Knud Karl Krogh-Tonning (December 31, 1842 – February 19, 1911) was a Norwegian theologian, known for his conversion to Catholicism.

Biography
He was born at Stathelle, in the south of Norway, and graduated in 1861. He was manager of Læreskolen in Balestrand, and then in 1873 became Vicar of Årdal. After a number of other appointments he became pastor in Old Aker Church from 1886 to 1900. In autumn 1899 he applied to leave his position for reasons of conscience, and in 1900 he made public his conversion to Catholicism. His autobiographical En Konvertits Erindringer was published in 1906. He died at Kristiania, now Oslo, in 1911.

Data excerpt —

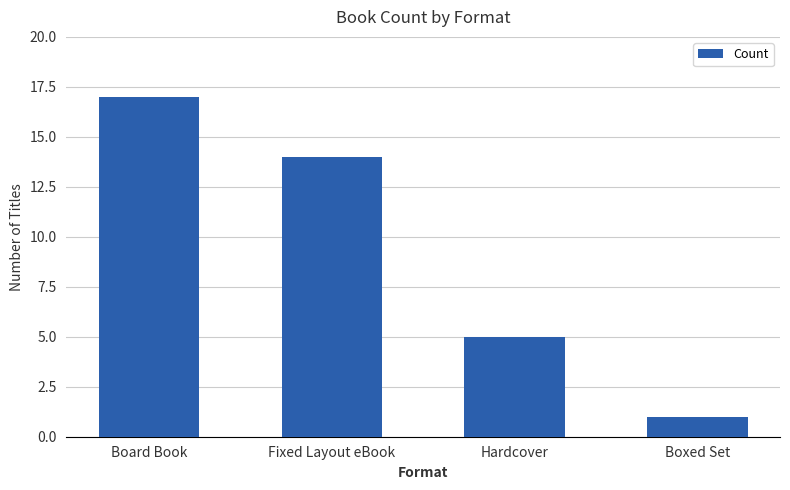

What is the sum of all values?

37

Task instructions —
(a) In the Krogh-Tonning biography, which church did he serve as pastor from 1886 to 1900?
(b) Carry on the Krogh-Tonning biography from its final sentence.

Responses for each task —
(a) Old Aker Church

(b)
Works
His works include:
Kirkelige vidnesbyrd om absolutionen, 1881
Om den ældste kirkelig apologi overfor det græsk-romerske hedenskabs tænkning, doctorate thesis, 1883
Den Christelige dogmatik: Fundamentallære, 1885
Christelig Opdragelselære, 1887
Die Gnadenlehre und die Stille Reformation, 1894
De Gratia Christi et de Libero Arbitrio Sancti Thomae Aquinatis, J. Dybwad, 1898
En Konvertits Erindringer, 1906
Katholisches Christentum, 1906
Die heilige Birgitta von Schweden, 1907

Translated into English
Catholic Christianity and the Modern World; a Course of Sermons, B. Herder, 1916.

See also
John Henry Newman

References

External links
 Nordisk Familjebok: Krogh-Tonning, Knud Karl, 1904–1926.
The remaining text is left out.